Surenchère sécuritaire

Vient le «Grand oral». Seul Mélenchon n’a pas été invité : les policiers le détestent parce qu’il a eu le tort de dénoncer les violences policières. Preuve que la police fait bloc, qu’elle soutient les criminels dans ses rangs plutôt que de les condamner. Parler de violences policières est déjà un motif d’exclusion. Les candidats de centre-gauche ont, de leur côté, décliné l’invitation.

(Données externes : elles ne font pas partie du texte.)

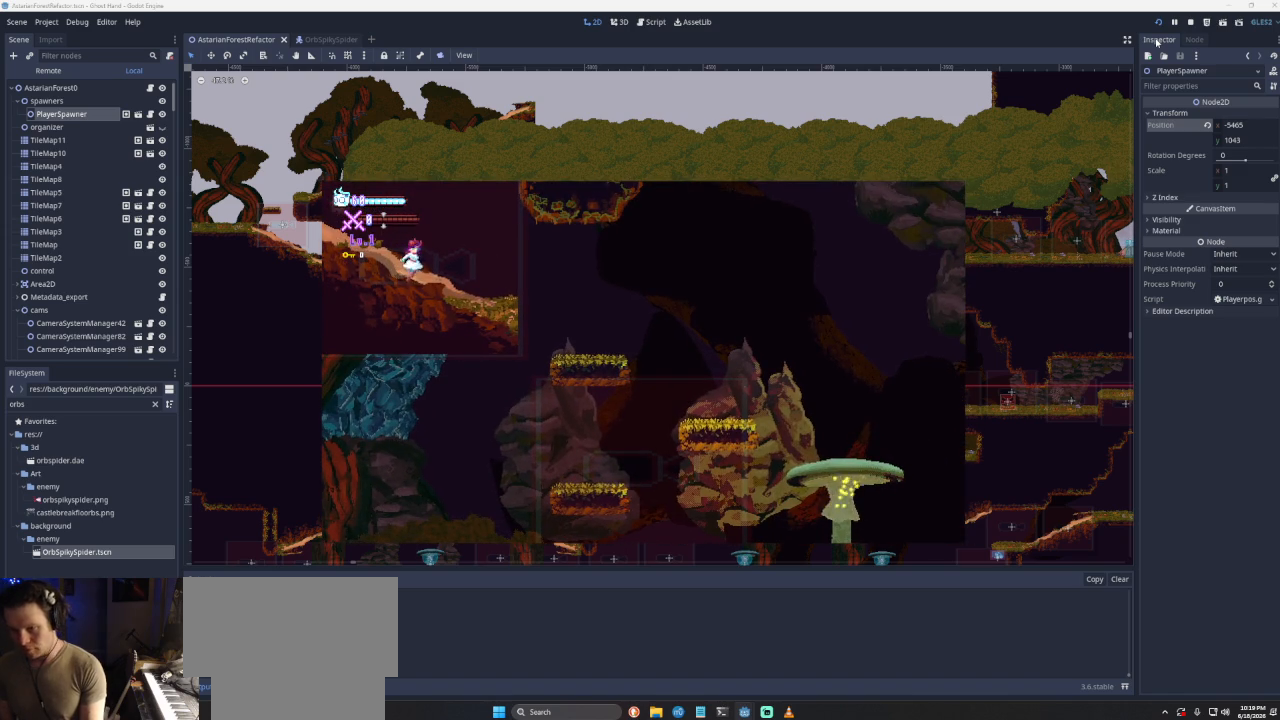
{"buttons": [], "left_stick": "center", "right_stick": "center", "events": []}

Valérie Pécresse commence, elle promet elle aussi aux policiers un «électrochoc d’autorité», l’extension de la légitime défense, l’obligation du flouter les photos d’agents. Elle veut aussi permettre à certains policiers de devenir juges. Après une série de promesses et de cadeaux, Pécresse annonce l’élargissement des «interdictions administratives» de participer à des mobilisations, une mesure contraire à la Déclaration des droits de l’homme et à la liberté fondamentale de manifester. Elle est immédiatement suivie par Darmanin, applaudi par la salle. Le patron d’Alliance assume : «Vous êtes notre ministre et on en est satisfaits. Pourvu que ça dure!» Les vrais chefs de la police française ne sont pas élus, ils sont désignés par les syndicats de police.

Le ministre de l’Intérieur se vante de ce qu’Emmanuel Macron «a fait concrètement et discrètement» pour la police, «peut-être trop discrètement». Comme les achats d’armes, de grosses voitures, les primes, les médailles, l’exonération de pass sanitaire et autres cadeaux ? Ça n’était pourtant pas très discret.

C’est le tour d’Eric Zemmour, avec un discours ouvertement fasciste : «Vous êtes aux premières loges d’un combat de civilisation. Face à vous, ce ne sont pas que des délinquants, c’est une autre civilisation avec laquelle on ne peut pas co-exister pacifiquement». Pour lui, la France est en guerre civile, et la police doit éradiquer un ennemi intérieur. «Les délinquants du quotidien et les djihadistes, ce sont les mêmes. Mêmes origines, mêmes parcours, mêmes quartiers». Il promet de «supprimer le juge des libertés», qui a un «rôle néfaste», et de réduire la place des avocats. Il va aussi élargir la «légitime défense» pour tout le monde, à l’américaine : un permis de tuer si l’on a eu «peur». Il promet d’attaquer les «enclaves étrangères» et conclut, halluciné : «Je veux que vous redeveniez les chasseurs, pas les gibiers». Le programme d’une dictature. Tonnerre d’applaudissements. La police acclame donc un délinquant fasciste multi-condamné.

Pour terminer, Marine Le Pen a du mal à aller plus loin que les précédentes interventions. Alors elle annonce à son tour la «présomption de légitime défense» pour les policiers, le retour des peines plancher, le floutage obligatoire, le jugement en procédure accélérée de chaque outrage… Nouveaux applaudissements d’un public comblé.

La police au pouvoir

Des candidats représentants, dans les sondages, 70% des intentions de vote sont donc allés se soumettre à un syndicat d’extrême droite, en multipliant les propositions dictatoriales. Voilà où nous en sommes : après avoir militarisé la police, après lui avoir donné tous les droits, après avoir écrasé toute opposition, le régime ne tient plus que par la répression. Et les forces de l’ordre le font savoir. La police veut à présent le pouvoir. Elle s’est déjà autonomisée, elle ne répond plus à aucune règle, elle ne rend plus aucun compte : c’est à la fois un camp et un parti. Ce «Grand oral» policier donne un aperçu d’un régime où Alliance n’aurait pas de contre-pouvoirs : une dictature policière fasciste.